Gene annotations and nomenclature

Svein-Ole Mikalsen, Marni Tausen and Sunnvør í Kongsstovu have published the paper “Phylogeny of teleost connexins reveals highly inconsistent intra- and interspecies use of nomenclature and misassemblies in recent teleost chromosome assemblies” in BMC Genomics.

This work has been done at the University of Faroe Islands, where Svein-Ole Mikalsen is professor in molecular biology, Sunnvør í Kongsstovu is a PhD student, and Marni Tausen took his BSc in biology back in 2015.

A short and popular summary is found below, but the complete paper (with approximately 150 pages of supplementary materials) can be found here. 

Summary of the paper

When we go to the library, we are able to find what we are looking for, because the library has a good archive system, which includes the overview of the book titles, the authors, when the books were printed, and so on.

Vertebrates, like humans and herring, have large and complex genomes.
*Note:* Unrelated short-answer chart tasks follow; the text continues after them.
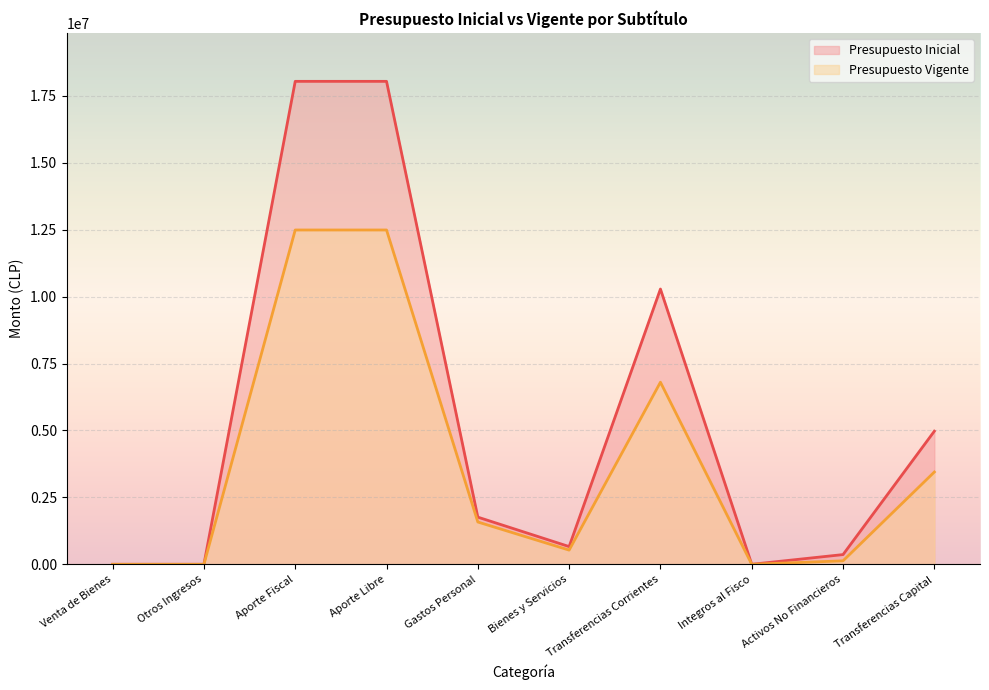

How many values in Presupuesto Vigente are above zero?

9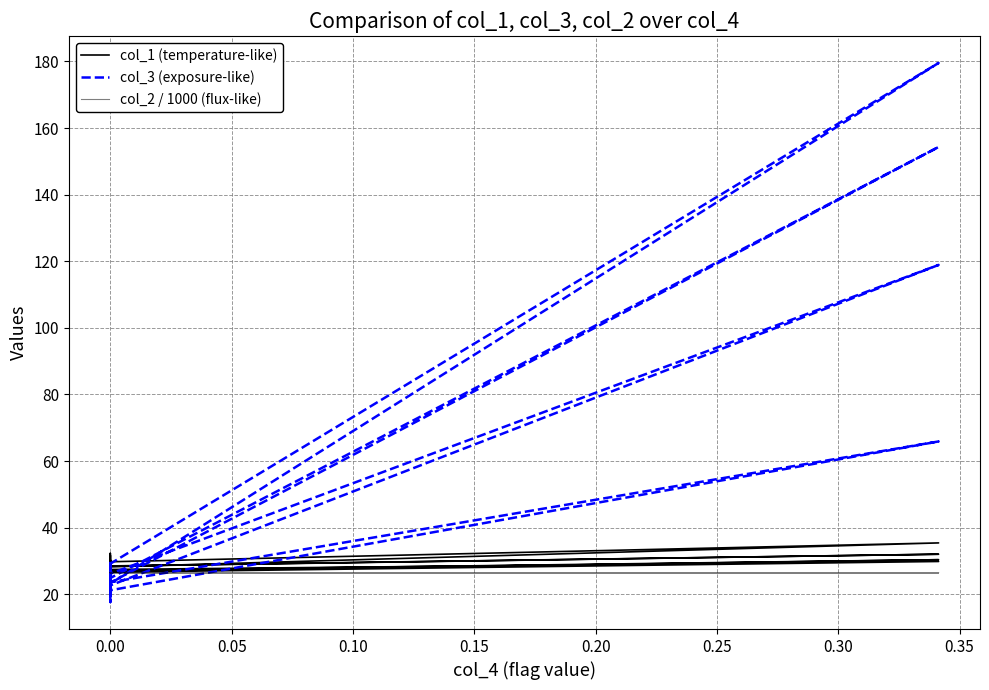

Which series has the largest range (max minus min)?

col_3 (exposure-like)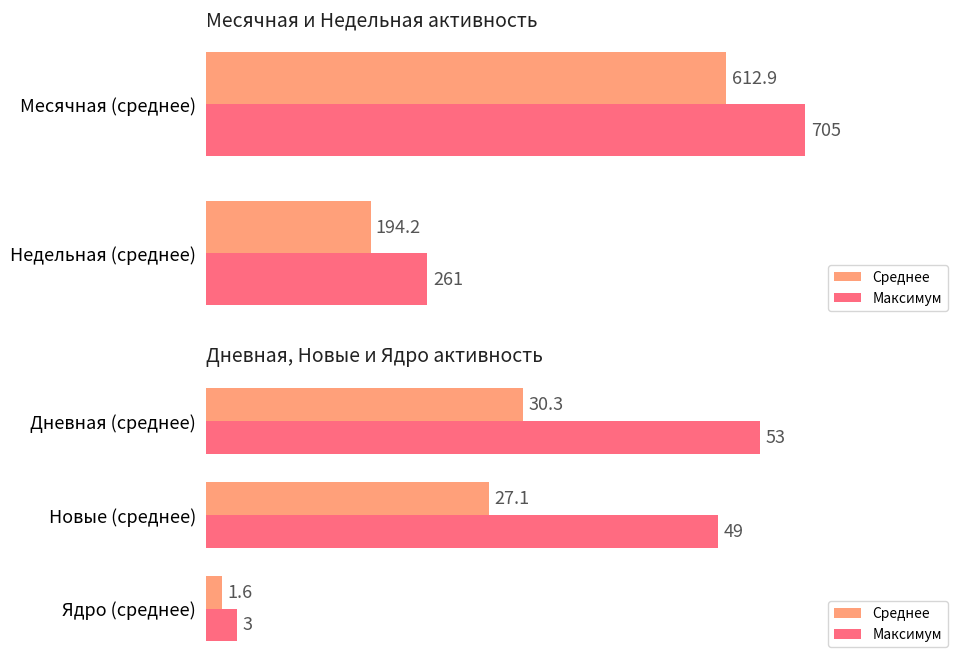

Which series has the largest total across all categories?

Максимум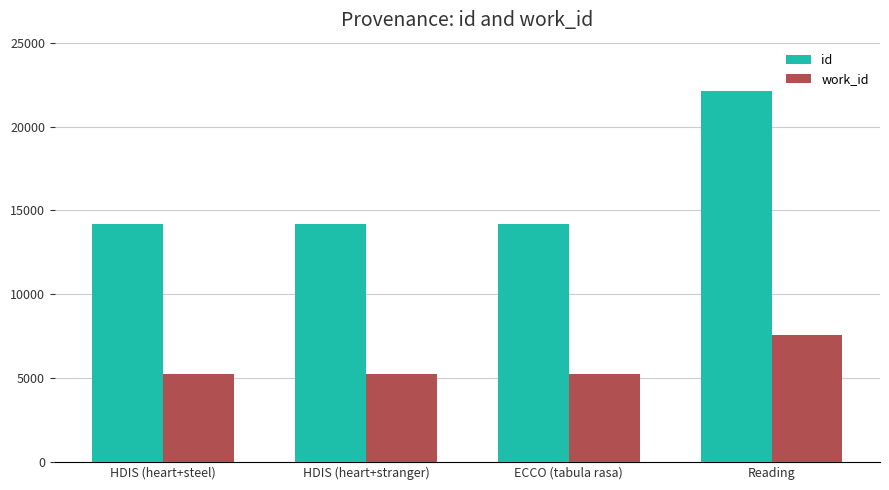

What is the spread (max minus min) of values at HDIS (heart+steel)?

8913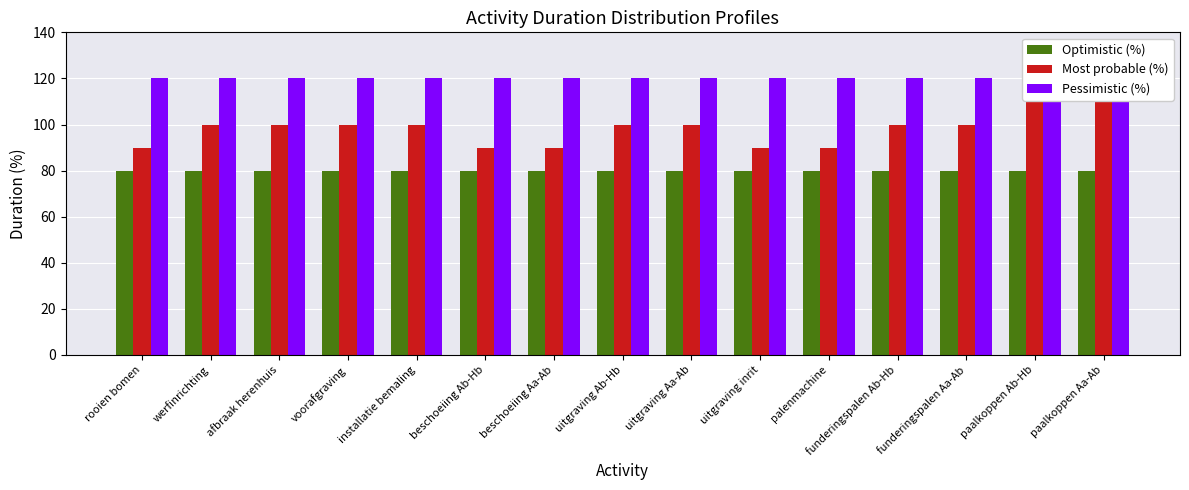

How many bars are there in each group?

3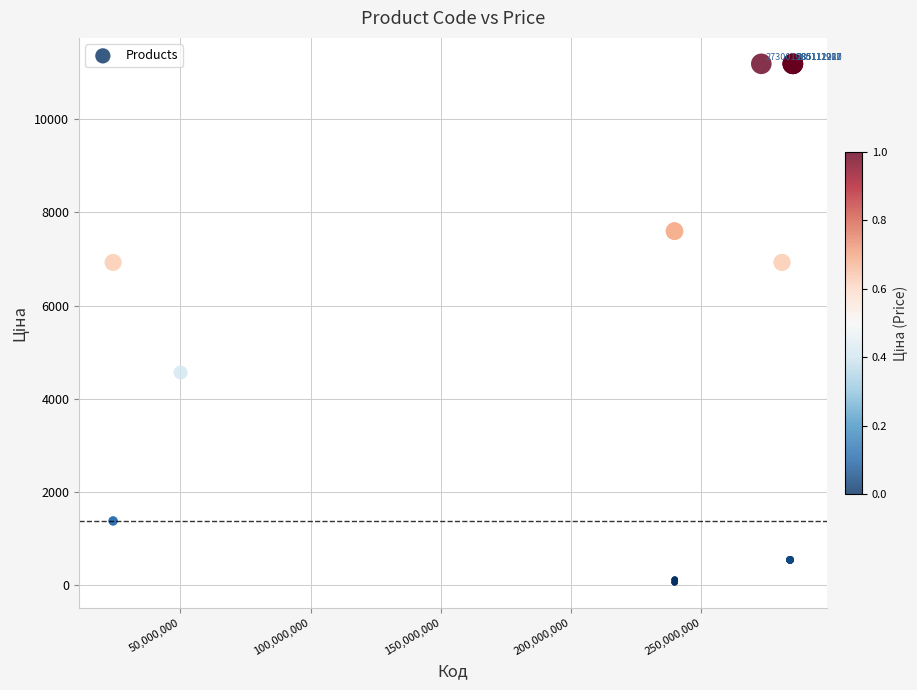

What Y value in the scatter plot is closest to 5622?

4561.9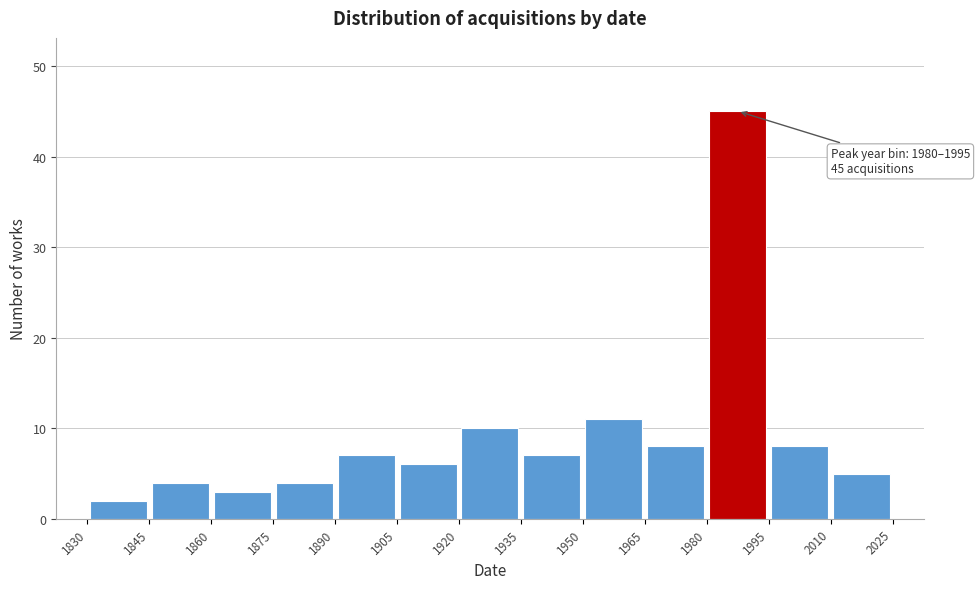

Which range on the x-axis has the tallest bar?

1980 to 1995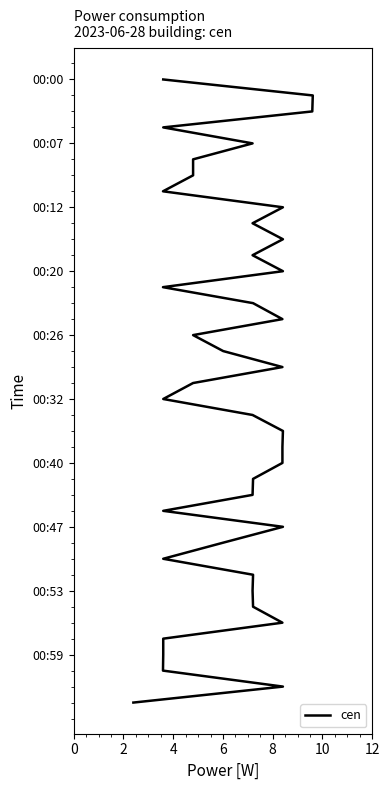

The value at 21 is 33. True or false?

False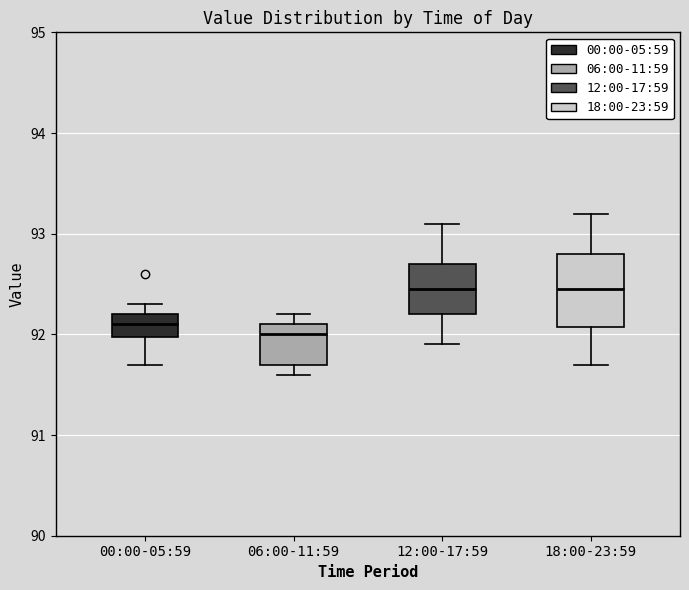

Where does the upper whisker of the box for 06:00-11:59 end on the y-axis? The values are not printed on the chart, so give them approximately, as read against the axis.

92.2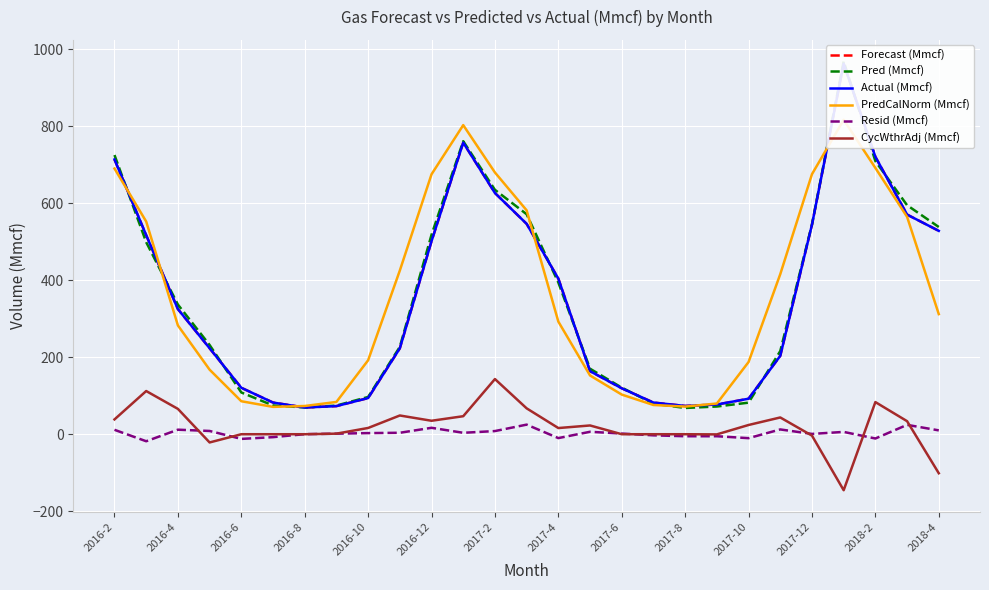

What is the maximum value for Resid (Mmcf)?

24.9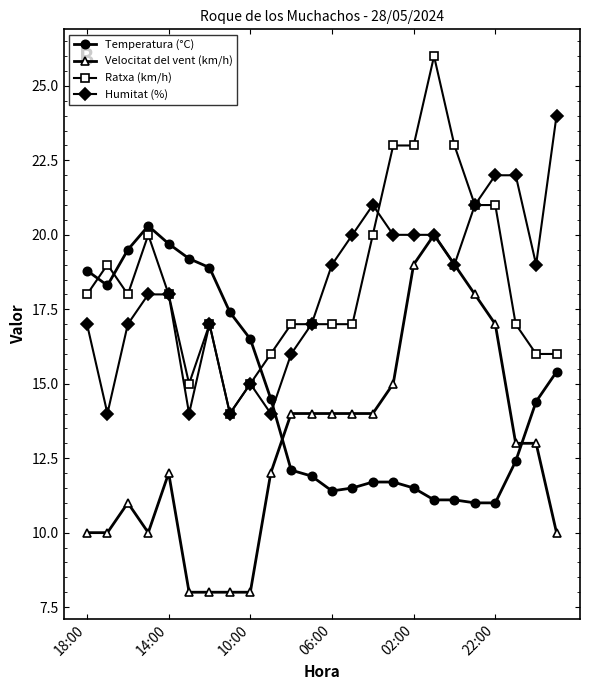

What is the difference between the maximum and minimum values in the Humitat (%) series?

10.0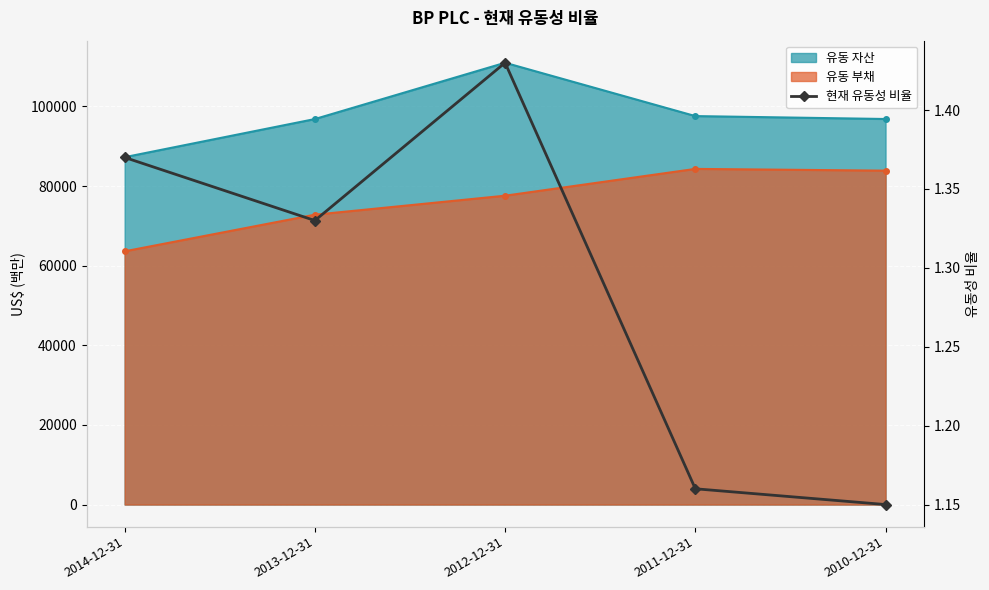

What is the average value?

1.3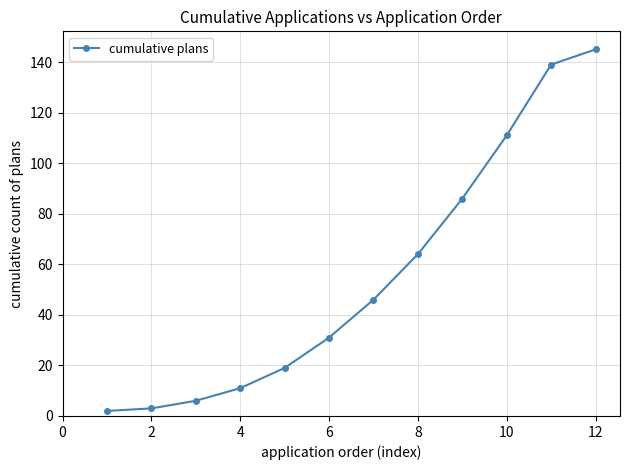

What is the value of the 9th point from the left?

86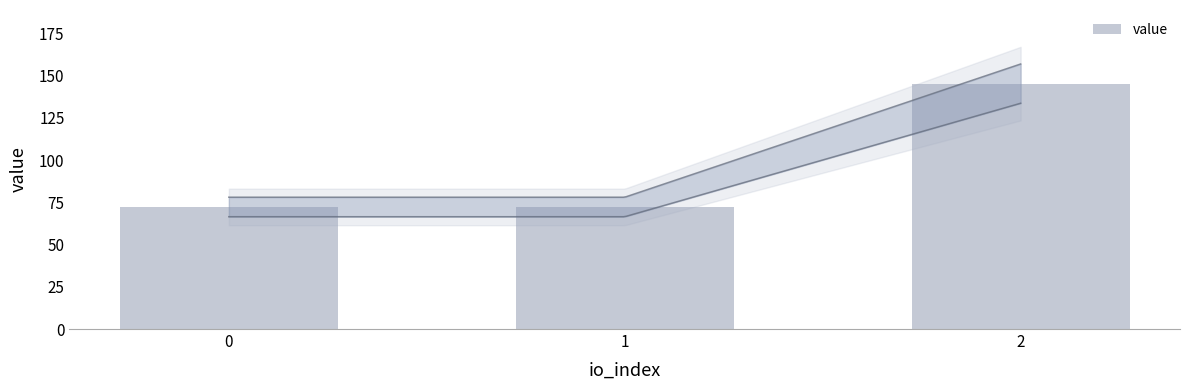

The value at 0 is 20.1. True or false?

False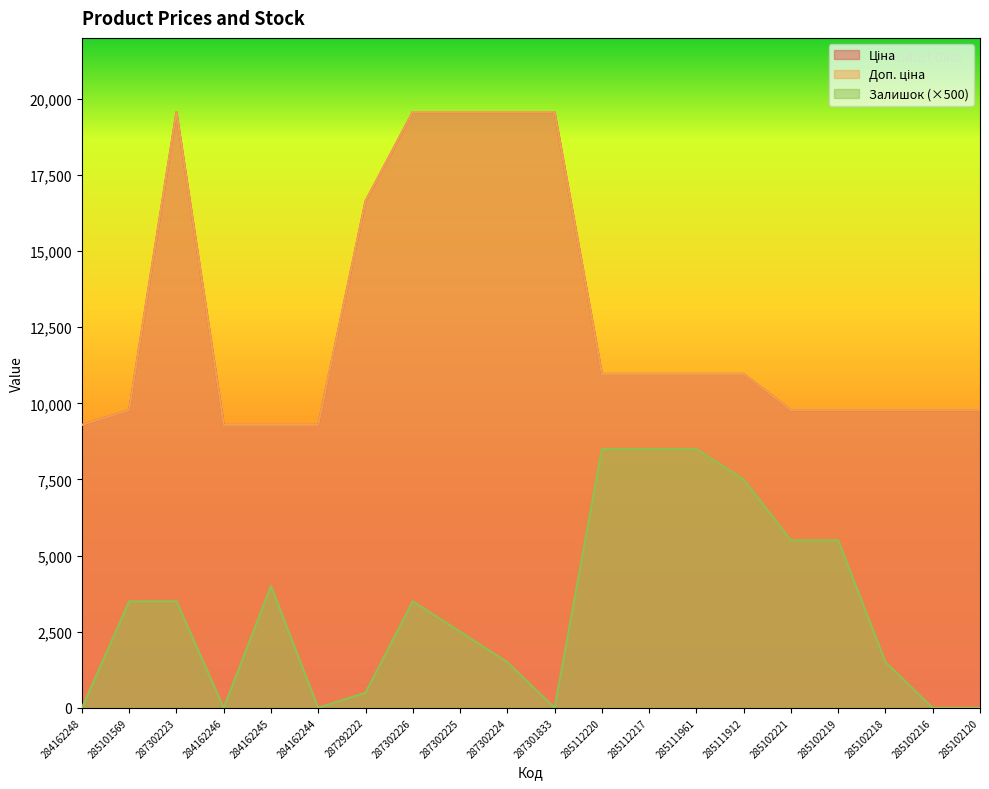

Reading right to left, what are all the values shown in this chart?

Ціна: 9775.5	9775.5	9775.5	9775.5	9775.5	10964.4	10964.4	10964.4	10964.4	19564.9	19564.9	19564.9	19564.9	16636.8	9290.5	9290.5	9290.5	19564.9	9775.5	9290.5
Доп. ціна: 9775.5	9775.5	9775.5	9775.5	9775.5	10964.4	10964.4	10964.4	10964.4	19564.9	19564.9	19564.9	19564.9	16636.8	9290.5	9290.5	9290.5	19564.9	9775.5	9290.5
Залишок: 0.0	0.0	1500.0	5500.0	5500.0	7500.0	8500.0	8500.0	8500.0	0.0	1500.0	2500.0	3500.0	500.0	0.0	4000.0	0.0	3500.0	3500.0	0.0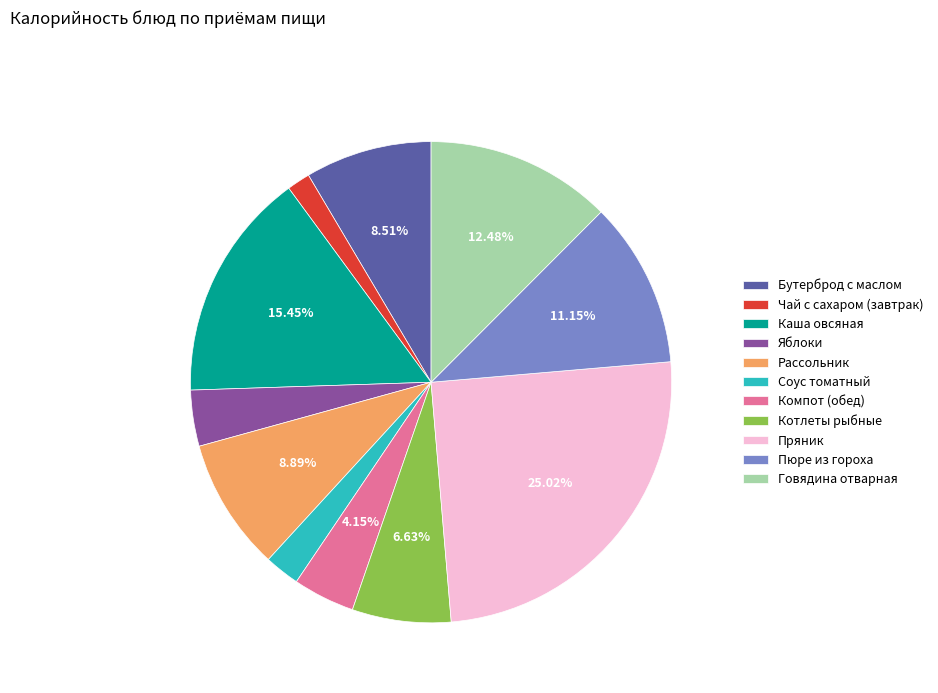

Which slice is the largest?

Пряник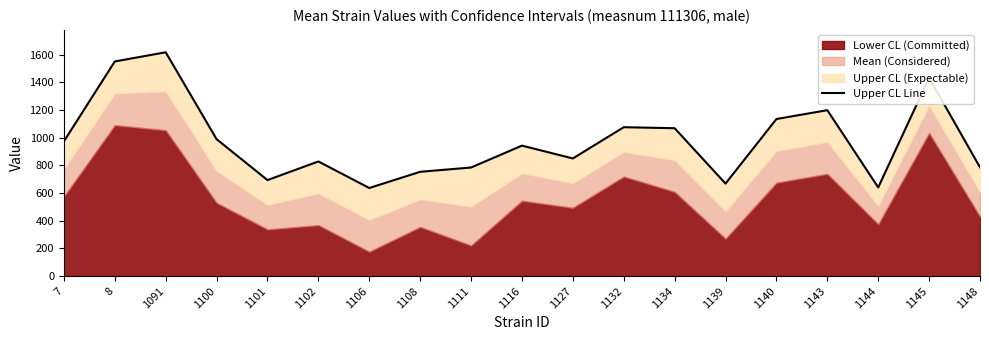

What is the value of the 14th point from the left?

668.4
The genome can be considered the library of the genetic properties in the organism. The making such an overview of the genes in the genome (corresponding to the books in the library)  is called annotation.

The recommendations for naming of genes are made by international nomenclature committees, and they are reasonable simple. They can be summarized into three points. (i) Each gene in a species should have a unique name, (ii) the same gene in different species should have the same name, and (iii) the names of the genes in the human genome should give the standard for the names.

In this work, we checked the status of a group of genes, called connexins, in a number of fish genomes using two of the largest genetic databases in the world, called GenBank and Ensembl. The fishes were eel, herring, zebrafish, cod, three-spined stickleback, Japanese pufferfish and green spotted pufferfish. We found that the naming status of the connexin genes in fishes is rather chaotic, and the naming rules are violated in all thinkable ways. We even found a human gene that was wrongly named.

Having good practices for annotation and naming genes may seem like a minor detail, but comparisons of genomes is a very important part in understanding also how the human genome works. If we are comparing the wrong genes with each other, we may end with wrong conclusions, kind of similar to believing that we are borrowing a book from Conan Doyle while in reality it is one from Dostoyevsky because of errors in the archive system in the library.